-- Texto dado --
━━━━━━━━━━

Aristóteles y el libre albedrío

 

Si hay un pensador que respetó como ninguno el dictado del sentido común, ese fue Aristóteles. El hombre común considera que los objetos que aparecen a su alrededor existen efectivamente, y existen tal cual él los percibe. La mesa sobre la que come, la silla en la que se sienta, son 100% reales y no dependen de la percepción de nadie para cobrar existencia. Su materia es real, su forma es real, hasta sus colores y olores pertenecen al objeto mismo y no a nuestro aparato sensitivo. Esto es lo que piensa el hombre común, y contra Platón, que pensaba lo contrario, se erige Aristóteles con aplauso de casi todos, pues casi todos no pueden comprender cómo los objetos que percibimos sean otra cosa que lo que percibimos. Y después está el tema del determinismo y el libre albedrío, en el que Aristóteles, una vez más, se recuesta en el sentido común de las masas, que no tienen la menor duda de que lo que hacen lo hacen por propia voluntad, sin estar impelidos por ninguna causa que caiga fuera de su control. Y así como Kant —que no era un pensador que se guiara por el sentido común— imaginó el accionar libre del ser humano como una causa incausada, es decir, como algo que surge de la pura espontaneidad del cerebro del individuo actuante, Aristóteles había examinado ya de manera similar la cuestión, adelantándose al célebre pensador alemán por dos mil años:

 

En la Metafísica leemos que podemos recorrer hacia atrás una cadena de causación necesaria hasta cierto punto, pero no más. Este punto es una causa que no tiene causa. Existen ya condiciones que hacen que necesariamente todo hombre deba morir, pero que deba morir de enfermedad o por violencia no es cosa todavía determinada, y solo será determinada cuando una causa incausada un acto de elección haya llegado a ser (William Ross, Aristóteles, p. 98).

━━━━━━━━━━

-- Listado de entradas --
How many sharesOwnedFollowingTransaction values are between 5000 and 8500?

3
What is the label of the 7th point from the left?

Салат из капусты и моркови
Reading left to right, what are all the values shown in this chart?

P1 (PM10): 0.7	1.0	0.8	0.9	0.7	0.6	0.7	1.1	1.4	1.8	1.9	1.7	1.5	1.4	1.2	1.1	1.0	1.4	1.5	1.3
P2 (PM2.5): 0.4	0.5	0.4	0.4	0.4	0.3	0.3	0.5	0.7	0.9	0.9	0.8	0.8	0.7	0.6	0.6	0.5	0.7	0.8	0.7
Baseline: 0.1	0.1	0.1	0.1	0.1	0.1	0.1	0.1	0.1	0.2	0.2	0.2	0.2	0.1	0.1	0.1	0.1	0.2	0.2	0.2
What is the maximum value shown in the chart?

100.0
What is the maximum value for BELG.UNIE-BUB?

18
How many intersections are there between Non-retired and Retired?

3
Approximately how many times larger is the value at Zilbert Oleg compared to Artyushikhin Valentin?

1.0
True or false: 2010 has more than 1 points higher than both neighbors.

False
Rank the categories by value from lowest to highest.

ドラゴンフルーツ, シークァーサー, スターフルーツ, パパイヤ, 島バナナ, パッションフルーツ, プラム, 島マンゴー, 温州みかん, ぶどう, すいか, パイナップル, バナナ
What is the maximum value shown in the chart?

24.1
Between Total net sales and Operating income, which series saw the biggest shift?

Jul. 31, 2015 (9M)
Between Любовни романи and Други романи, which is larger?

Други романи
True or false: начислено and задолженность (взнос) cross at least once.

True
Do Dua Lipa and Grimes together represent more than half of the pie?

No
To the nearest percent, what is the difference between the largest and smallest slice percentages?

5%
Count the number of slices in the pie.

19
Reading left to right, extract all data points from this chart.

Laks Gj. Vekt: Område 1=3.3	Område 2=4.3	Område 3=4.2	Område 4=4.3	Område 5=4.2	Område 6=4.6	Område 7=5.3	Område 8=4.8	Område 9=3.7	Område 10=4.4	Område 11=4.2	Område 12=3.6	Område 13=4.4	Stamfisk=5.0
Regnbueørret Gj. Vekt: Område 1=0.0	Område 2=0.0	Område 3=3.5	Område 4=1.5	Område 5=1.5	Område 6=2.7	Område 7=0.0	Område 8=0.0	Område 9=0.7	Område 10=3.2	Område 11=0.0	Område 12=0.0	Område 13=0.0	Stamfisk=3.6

━━━━━━━━━━

-- Consigna --
Copia del texto sobre Aristóteles y el libre albedrío el tramo que empieza en "En la Metafísica" y termina en "Aristóteles, p. 98).", incluidas ambas partes.

-- Respuesta escrita --
En la Metafísica leemos que podemos recorrer hacia atrás una cadena de causación necesaria hasta cierto punto, pero no más. Este punto es una causa que no tiene causa. Existen ya condiciones que hacen que necesariamente todo hombre deba morir, pero que deba morir de enfermedad o por violencia no es cosa todavía determinada, y solo será determinada cuando una causa incausada un acto de elección haya llegado a ser (William Ross, Aristóteles, p. 98).